Etiket arşivi: TBMM’ye vurulan ters kelepçe

Sivil ölü kadavraları anayasası

TBMM’ye vurulan ters kelepçe olarak Cumhur İttifakı, şimdi Türkiye’yi kelepçelemek istiyor.

Nisanda seçim yasası değişikliği, şimdi basın ve sosyal medya ile sürmekte.

Seçim yasası, serbest yarış ortamına son vererek demokratik siyaset alanını daralttı. Basın ve sosyal medya düzenlemesi ise demokratik toplumu baskılamaya yönelik. Tek kişi iktidarı ve sürekliliği için dayatılan 2017 Anayasa kurgusunun yasal alt yapısı olarak tasarlanan düzenlemelerin amacı, demokratik muhalefete TBMM ve CB seçimlerini kazanma yolunu tıkamak. Bunlara eklenen “sivil anayasa”(!) sloganı ne anlama geliyor?

NE İSTEDİNİZ DE YAPAMADINIZ?

“İçimizde ukde kalan bir diğer mesele de ülkemizi yeni, sivil, demokratik yöntemlerle inşa edilmiş, kapsayıcı, sade ve vizyoner bir anayasaya kavuşturmak. Yeni anayasa konusunda 2013 ve 2021 yıllarında yaptığımız samimi çağrılar maalesef ülkemizi böyle bir kazanımla buluşturmaya yetmedi. İlk çalışma, Meclis’teki ortak komisyonda tıkandı. İkinci çağrımıza da somut hiçbir yanıt alamadık…” (1 Ekim, TBMM, CB Erdoğan).

“Yeni anayasa Türkiye’nin değişmez gündem maddesidir… Dört anayasanın hiçbiri olağan dönemde hazırlanmadı. Anayasalar korku değil güven üstüne bina edilmelidir.” (Adalet Bk. Bozdağ, 3 Ekim).

> [Görev Özeti a]
Metin bölümünde aktarılan sözlere göre Erdoğan, yeni anayasa için hangi yıllarda çağrı yapıldığını söylüyor?

> [Çalışma Verileri]
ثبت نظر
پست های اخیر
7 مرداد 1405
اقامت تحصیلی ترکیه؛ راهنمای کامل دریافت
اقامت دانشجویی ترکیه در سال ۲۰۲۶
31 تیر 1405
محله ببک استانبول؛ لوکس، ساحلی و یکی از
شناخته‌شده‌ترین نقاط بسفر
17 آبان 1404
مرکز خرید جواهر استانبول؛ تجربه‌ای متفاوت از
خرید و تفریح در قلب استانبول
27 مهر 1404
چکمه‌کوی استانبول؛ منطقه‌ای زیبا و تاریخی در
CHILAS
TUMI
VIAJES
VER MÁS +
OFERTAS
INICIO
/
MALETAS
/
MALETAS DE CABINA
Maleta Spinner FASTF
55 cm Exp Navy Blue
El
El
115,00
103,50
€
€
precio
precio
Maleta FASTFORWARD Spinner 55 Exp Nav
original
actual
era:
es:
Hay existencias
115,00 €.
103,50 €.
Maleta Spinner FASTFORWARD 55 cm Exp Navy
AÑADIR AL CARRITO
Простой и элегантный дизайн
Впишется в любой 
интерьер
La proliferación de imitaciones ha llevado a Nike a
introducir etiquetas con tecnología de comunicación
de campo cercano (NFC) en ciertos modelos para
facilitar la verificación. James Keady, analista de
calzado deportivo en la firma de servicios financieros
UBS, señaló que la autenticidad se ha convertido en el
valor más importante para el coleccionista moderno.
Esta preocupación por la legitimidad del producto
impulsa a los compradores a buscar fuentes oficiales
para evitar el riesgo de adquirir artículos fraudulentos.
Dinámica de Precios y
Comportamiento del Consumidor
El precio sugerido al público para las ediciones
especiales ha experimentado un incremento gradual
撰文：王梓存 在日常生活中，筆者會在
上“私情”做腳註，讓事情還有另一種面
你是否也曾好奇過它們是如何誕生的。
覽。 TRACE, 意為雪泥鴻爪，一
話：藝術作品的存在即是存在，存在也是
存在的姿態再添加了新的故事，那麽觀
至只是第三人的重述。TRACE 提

> [Görev Özeti b]
Girdilerin başından "El precio sugerido" ifadesinin geçtiği satıra kadar uzanan kısmı, her iki uç dahil, hiç değiştirmeden geri ver.

> [Nihai Cevap a]
2013 ve 2021 yıllarında.

> [Nihai Cevap b]
ثبت نظر
پست های اخیر
7 مرداد 1405
اقامت تحصیلی ترکیه؛ راهنمای کامل دریافت
اقامت دانشجویی ترکیه در سال ۲۰۲۶
31 تیر 1405
محله ببک استانبول؛ لوکس، ساحلی و یکی از
شناخته‌شده‌ترین نقاط بسفر
17 آبان 1404
مرکز خرید جواهر استانبول؛ تجربه‌ای متفاوت از
خرید و تفریح در قلب استانبول
27 مهر 1404
چکمه‌کوی استانبول؛ منطقه‌ای زیبا و تاریخی در
CHILAS
TUMI
VIAJES
VER MÁS +
OFERTAS
INICIO
/
MALETAS
/
MALETAS DE CABINA
Maleta Spinner FASTF
55 cm Exp Navy Blue
El
El
115,00
103,50
€
€
precio
precio
Maleta FASTFORWARD Spinner 55 Exp Nav
original
actual
era:
es:
Hay existencias
115,00 €.
103,50 €.
Maleta Spinner FASTFORWARD 55 cm Exp Navy
AÑADIR AL CARRITO
Простой и элегантный дизайн
Впишется в любой 
интерьер
La proliferación de imitaciones ha llevado a Nike a
introducir etiquetas con tecnología de comunicación
de campo cercano (NFC) en ciertos modelos para
facilitar la verificación. James Keady, analista de
calzado deportivo en la firma de servicios financieros
UBS, señaló que la autenticidad se ha convertido en el
valor más importante para el coleccionista moderno.
Esta preocupación por la legitimidad del producto
impulsa a los compradores a buscar fuentes oficiales
para evitar el riesgo de adquirir artículos fraudulentos.
Dinámica de Precios y
Comportamiento del Consumidor
El precio sugerido al público para las ediciones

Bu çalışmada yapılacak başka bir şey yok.